All lines containing the string "Character" must be copied from the entries.

:: Data shown

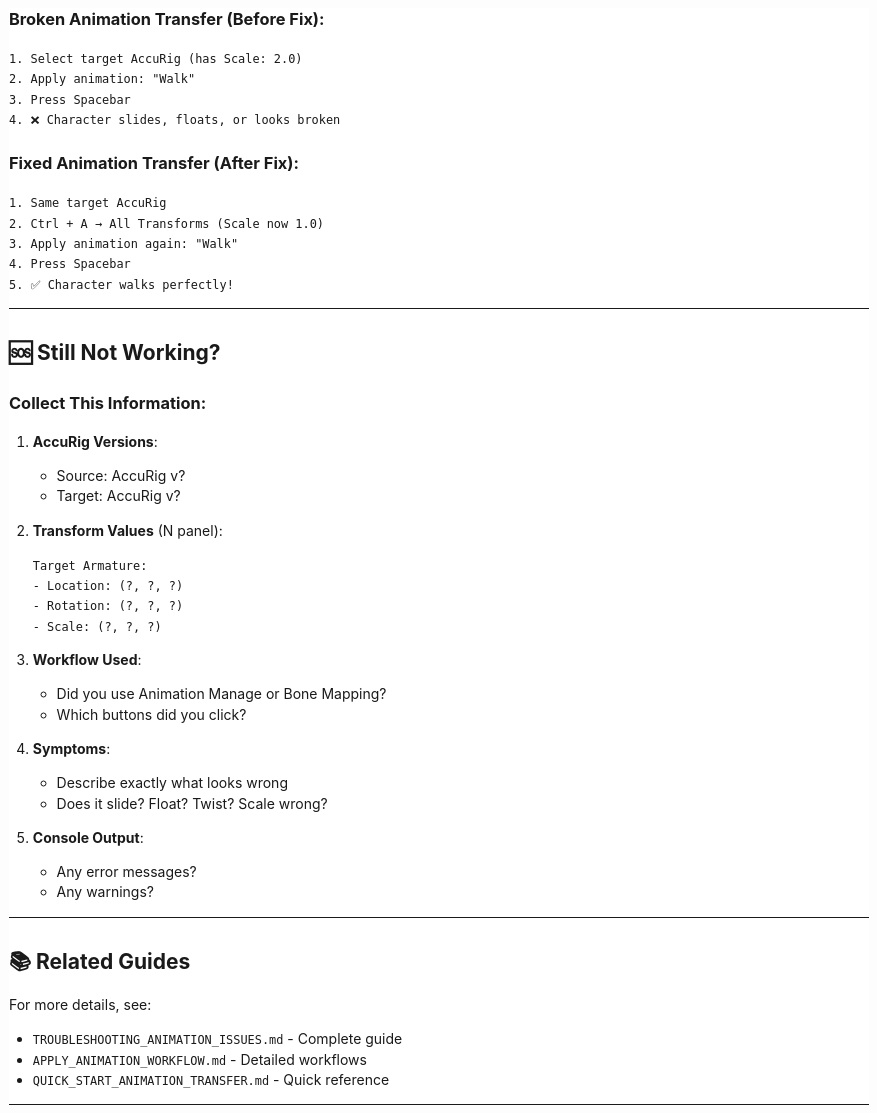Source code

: ### Broken Animation Transfer (Before Fix):
```
1. Select target AccuRig (has Scale: 2.0)
2. Apply animation: "Walk"
3. Press Spacebar
4. ❌ Character slides, floats, or looks broken
```

### Fixed Animation Transfer (After Fix):
```
1. Same target AccuRig
2. Ctrl + A → All Transforms (Scale now 1.0)
3. Apply animation again: "Walk"
4. Press Spacebar
5. ✅ Character walks perfectly!
```

---

## 🆘 Still Not Working?

### Collect This Information:

1. **AccuRig Versions**:
   - Source: AccuRig v?
   - Target: AccuRig v?

2. **Transform Values** (N panel):
   ```
   Target Armature:
   - Location: (?, ?, ?)
   - Rotation: (?, ?, ?)
   - Scale: (?, ?, ?)
   ```

3. **Workflow Used**:
   - Did you use Animation Manage or Bone Mapping?
   - Which buttons did you click?

4. **Symptoms**:
   - Describe exactly what looks wrong
   - Does it slide? Float? Twist? Scale wrong?

5. **Console Output**:
   - Any error messages?
   - Any warnings?

---

## 📚 Related Guides

For more details, see:
- `TROUBLESHOOTING_ANIMATION_ISSUES.md` - Complete guide
- `APPLY_ANIMATION_WORKFLOW.md` - Detailed workflows
- `QUICK_START_ANIMATION_TRANSFER.md` - Quick reference

---
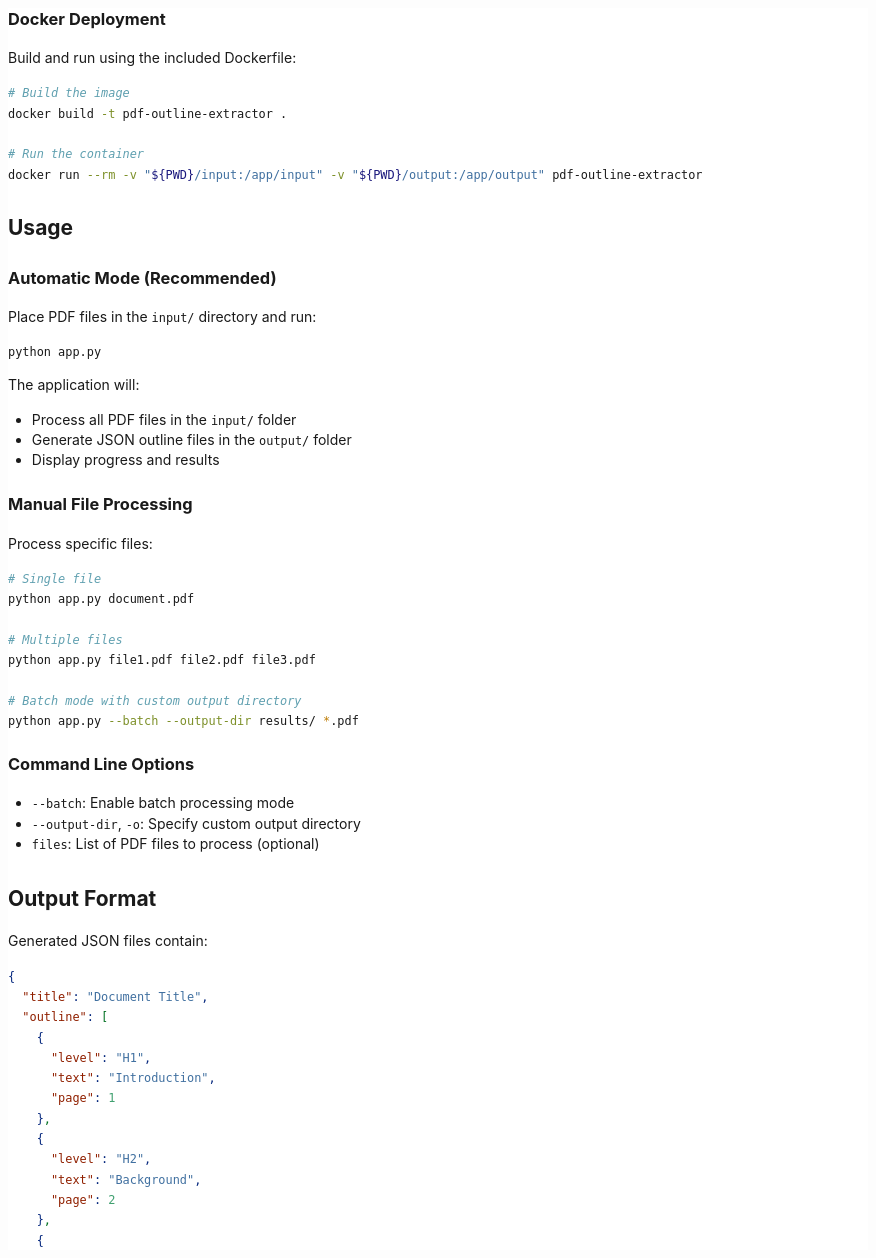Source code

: ### Docker Deployment

Build and run using the included Dockerfile:

```bash
# Build the image
docker build -t pdf-outline-extractor .

# Run the container
docker run --rm -v "${PWD}/input:/app/input" -v "${PWD}/output:/app/output" pdf-outline-extractor
```

## Usage

### Automatic Mode (Recommended)

Place PDF files in the `input/` directory and run:

```bash
python app.py
```

The application will:
- Process all PDF files in the `input/` folder
- Generate JSON outline files in the `output/` folder
- Display progress and results

### Manual File Processing

Process specific files:

```bash
# Single file
python app.py document.pdf

# Multiple files
python app.py file1.pdf file2.pdf file3.pdf

# Batch mode with custom output directory
python app.py --batch --output-dir results/ *.pdf
```

### Command Line Options

- `--batch`: Enable batch processing mode
- `--output-dir`, `-o`: Specify custom output directory
- `files`: List of PDF files to process (optional)

## Output Format

Generated JSON files contain:

```json
{
  "title": "Document Title",
  "outline": [
    {
      "level": "H1",
      "text": "Introduction",
      "page": 1
    },
    {
      "level": "H2", 
      "text": "Background",
      "page": 2
    },
    {
```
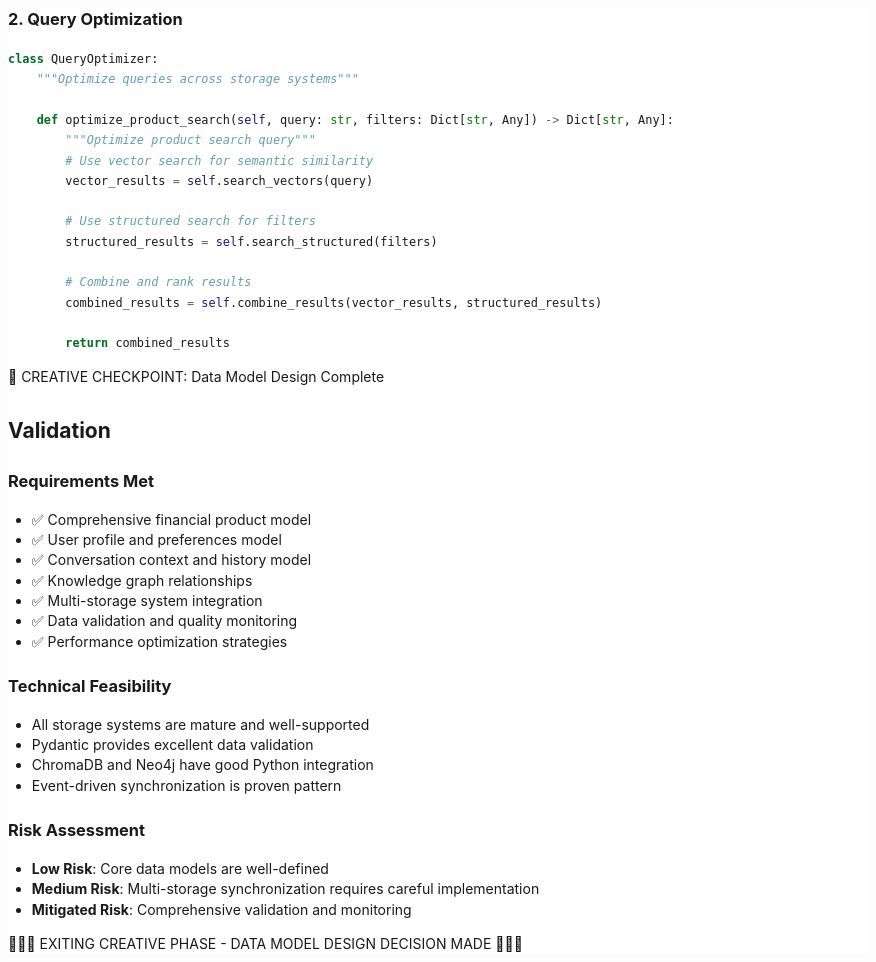 ### 2. Query Optimization

```python
class QueryOptimizer:
    """Optimize queries across storage systems"""
    
    def optimize_product_search(self, query: str, filters: Dict[str, Any]) -> Dict[str, Any]:
        """Optimize product search query"""
        # Use vector search for semantic similarity
        vector_results = self.search_vectors(query)
        
        # Use structured search for filters
        structured_results = self.search_structured(filters)
        
        # Combine and rank results
        combined_results = self.combine_results(vector_results, structured_results)
        
        return combined_results
```

🎨 CREATIVE CHECKPOINT: Data Model Design Complete

## Validation

### Requirements Met
- ✅ Comprehensive financial product model
- ✅ User profile and preferences model
- ✅ Conversation context and history model
- ✅ Knowledge graph relationships
- ✅ Multi-storage system integration
- ✅ Data validation and quality monitoring
- ✅ Performance optimization strategies

### Technical Feasibility
- All storage systems are mature and well-supported
- Pydantic provides excellent data validation
- ChromaDB and Neo4j have good Python integration
- Event-driven synchronization is proven pattern

### Risk Assessment
- **Low Risk**: Core data models are well-defined
- **Medium Risk**: Multi-storage synchronization requires careful implementation
- **Mitigated Risk**: Comprehensive validation and monitoring

🎨🎨🎨 EXITING CREATIVE PHASE - DATA MODEL DESIGN DECISION MADE 🎨🎨🎨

::::

**Reply to the task**.
4. ❌ Character slides, floats, or looks broken
5. ✅ Character walks perfectly!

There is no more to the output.